Important limits of a simplified calculator

• It does not include polygenic traits that can shift shade intensity.
• It does not model sex-linked coat color inheritance.
• It assumes no linked loci and no recombination distortion.
• It assumes complete dominance where represented.
• It does not test the genotype; it only predicts outcomes from the genotype values entered.
• It does not replace a laboratory DNA test.

Best practices for breeders and owners

If your goal is accurate prediction, combine visible phenotype records with DNA-based genotyping whenever possible. A strong breeding record includes the parents’ tested alleles, the known colors in prior litters, and any hidden recessives documented in relatives. Coat color should also be considered alongside health, temperament, conformation, fertility, and breed standards. Selecting only for color can reduce genetic diversity or shift attention away from more meaningful traits.

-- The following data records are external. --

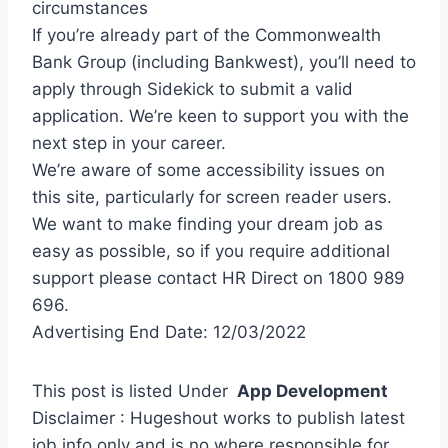
circumstances
If you’re already part of the Commonwealth
Bank Group (including Bankwest), you’ll need to
apply through Sidekick to submit a valid
application. We’re keen to support you with the
next step in your career.
We’re aware of some accessibility issues on
this site, particularly for screen reader users.
We want to make finding your dream job as
easy as possible, so if you require additional
support please contact HR Direct on 1800 989
696.
Advertising End Date: 12/03/2022
This post is listed Under
App Development
Disclaimer : Hugeshout works to publish latest
job info only and is no where responsible for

For education, this type of calculator is extremely valuable because it illustrates several foundational genetics concepts at once: dominance, recessiveness, segregation, independent assortment, genotype versus phenotype, and epistasis. Students can change one genotype at a time and immediately see how the phenotype distribution shifts. That direct feedback is often more memorable than reading a Punnett square alone.

Authoritative learning resources

If you want to go deeper into inheritance, genomics, and animal breeding science, these resources are excellent starting points:

• MedlinePlus Genetics (.gov): Inheritance patterns
• Penn State Extension (.edu): Genetics basics
• National Human Genome Research Institute (.gov): Genetics glossary

How to use this calculator effectively

1. Choose the closest animal model or leave it on the generic setting.
2. Enter the genotype for Parent 1 at B, D, and E.
3. Enter the genotype for Parent 2 at B, D, and E.
4. Click the calculate button.
5. Review the phenotype percentages and genotype distributions.
6. Use the chart to compare the most likely coat outcomes visually.

When you repeat this process across multiple hypothetical pairings, you can quickly identify crosses more likely to produce recessive shades, avoid unwanted dilution outcomes, or preserve a particular visible trait. Whether you are teaching basic animal genetics or planning a breeding strategy, a coat color calculator turns abstract inheritance rules into practical predictions.

Educational note: species differ substantially in the exact names, loci, and interactions behind coat color. This page provides a simplified teaching model and should be used as a probability aid, not as a substitute for species-specific genetic testing or professional breeding advice.